WinXP SP2 = security placebo?

Great info in there. Thanks Ronjor.

 

Hey guys,

I think SP2 is a huge improvement for the security of the average Windows user. The Register has always been alarmist and I think this article is no exception. Thomas Greene is wanting Microsoft to harden the OS to where the average user would be completely lost - creating an end-user nightmare.

Just take one of his points: He laments the fact that SP2 does not have outbound protection in the new Windows Firewall. True, many predicted it would. However, I am sure that Microsoft ultimately decided that the end-user would be totally lost and it would create such a confusion as to render the trade off useless. We don't give it a second thought when using our firewalls because we all have a common interest in computer security - at the geek level - okay? Imagine Joe and Mary Blow sitting at their computer and seeing "Do you want _____(fill in the blank) to access the Internet?" From the printer spool to the svchost to all the update engines - Joe and Mary would be crying at their complete inability to know the difference from something "good" to something "bad" wanting access to the Internet. As much as I hate to say it - for people like the Blow family - Microsoft did the right thing by not creating the chaotic confusion that would have reigned had they enabled egress filtering.
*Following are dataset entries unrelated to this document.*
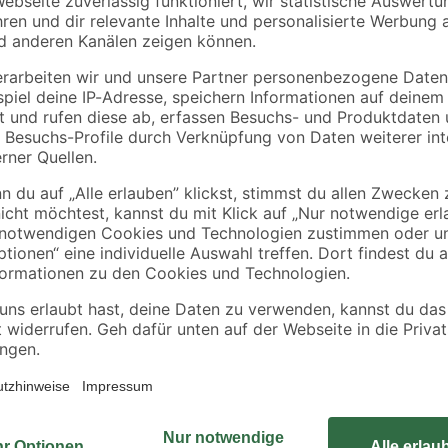
43 cm 5 Stück
Die Pendelleuchte RONDO besteht 
ichtungsstile
einem runden, nickel-matten Meta
mmer
sich mit ihrem puristischen Design
tter Metallbaldachin
eine gemütliche Beleuchtung im
Leuchtmittel ist nicht im Lieferumf
Leuchtmittel mit E27-Sockel.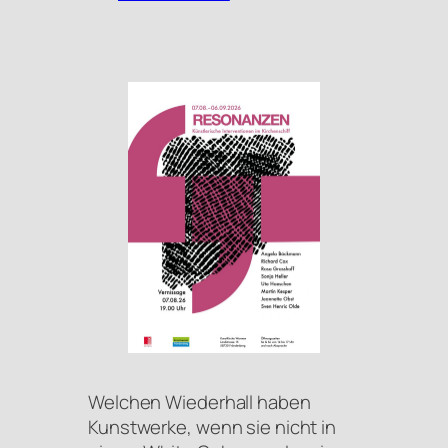
Welchen Wiederhall haben
Kunstwerke, wenn sie nicht in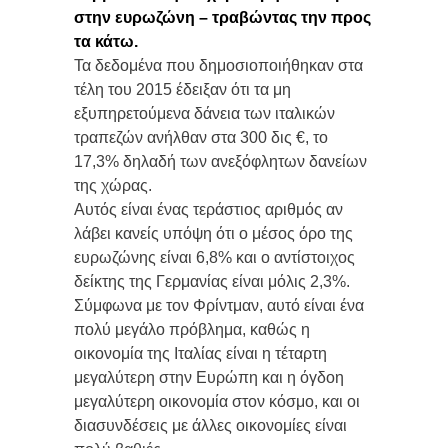
στην ευρωζώνη – τραβώντας την προς
τα κάτω.
Τα δεδομένα που δημοσιοποιήθηκαν στα
τέλη του 2015 έδειξαν ότι τα μη
εξυπηρετούμενα δάνεια των ιταλικών
τραπεζών ανήλθαν στα 300 δις €, το
17,3% δηλαδή των ανεξόφλητων δανείων
της χώρας.
Αυτός είναι ένας τεράστιος αριθμός αν
λάβει κανείς υπόψη ότι ο μέσος όρο της
ευρωζώνης είναι 6,8% και ο αντίστοιχος
δείκτης της Γερμανίας είναι μόλις 2,3%.
Σύμφωνα με τον Φρίντμαν, αυτό είναι ένα
πολύ μεγάλο πρόβλημα, καθώς η
οικονομία της Ιταλίας είναι η τέταρτη
μεγαλύτερη στην Ευρώπη και η όγδοη
μεγαλύτερη οικονομία στον κόσμο, και οι
διασυνδέσεις με άλλες οικονομίες είναι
Likewise, many of the other things mentioned in Greene's article sound good in theory, but if applied in default with Windows, would create as many problems as it attempted to solve.

Just a different spin on SP2, which I think makes some real strides in the right direction in defaulting Windows - for the average user - to a more secure system.

John
Luv2BSecure

 

Interesting article, but can someone please explain to me how to disable all that stuff on Win98 SE? Isn't there software like Safe XP for example that takes care of that?

 

I think there's growing agreement that while SP2 does include a very few new exploit-fixes (I think), it's primarily aimed at the unfortunately fairly large number of users who haven't a clue where to start with even basic protection. And for them, a little security is better than none.

 

Hi Rasheed,

I would go to GRC.com and check out the Network Bondage article.
It lists important networking configuration instructions for 98.

 

Why can we build hightech cars that can be driven by everyone?

 

Well, I know that as soon as I connect to the net ports 137, 138 and 139 all become active, that are the NetBIOS ports. I want to shut them down, I had already disabled DCOM with Safe XP.
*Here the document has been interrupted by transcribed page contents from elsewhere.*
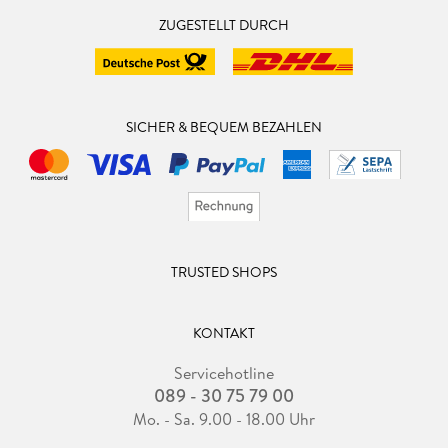
ZUGESTELLT DURCH
SICHER & BEQUEM BEZAHLEN
TRUSTED SHOPS
KONTAKT
Servicehotline
089 - 30 75 79 00
Mo. - Sa. 9.00 - 18.00 Uhr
I'm not worried about the firewall and IE's configuration stuff since I I use ZA Pro and I have configured IE in the most secure way, with a lot disabled (except javascript, only sometimes) but that's one of the biggest problems of course.

 

The Gibson article covers the safe way to configure NetBIOS (File and printer sharing) for Windows 98.

Windows Networking 101
Network Bondage

 

I disabled netbios the way grc described and still not experiencing any issues yet.

I believe in this sp2 to be honest. a lot less hits by my antispyware utilities that is for sure...

 

is it just me, or since installing sp2 has the whole startup and shutdown process taken a significantly longer time??

 

I believe it is just you


browsing is a lot faster. but no slowdowns on startup noticeable here...

(glad for that)

 

Hello mr burns,

2nd INFINITY's experience, my system just runs better overall and no slowdowns on startups/shutdowns.

Aside from the "usual suspects" on slow boot, a possible SP2 reason may be Automatic Updates. From what I've read - can't find the reference at the moment - AU wants to connect to MS servers right off the bat and if they are busy, may slow the system down - don't know what the time out factor would be. Don't use AU myself, so can't make any judgements.

Regards - Charles

 

Thanks for the links Devinco, I will check them out.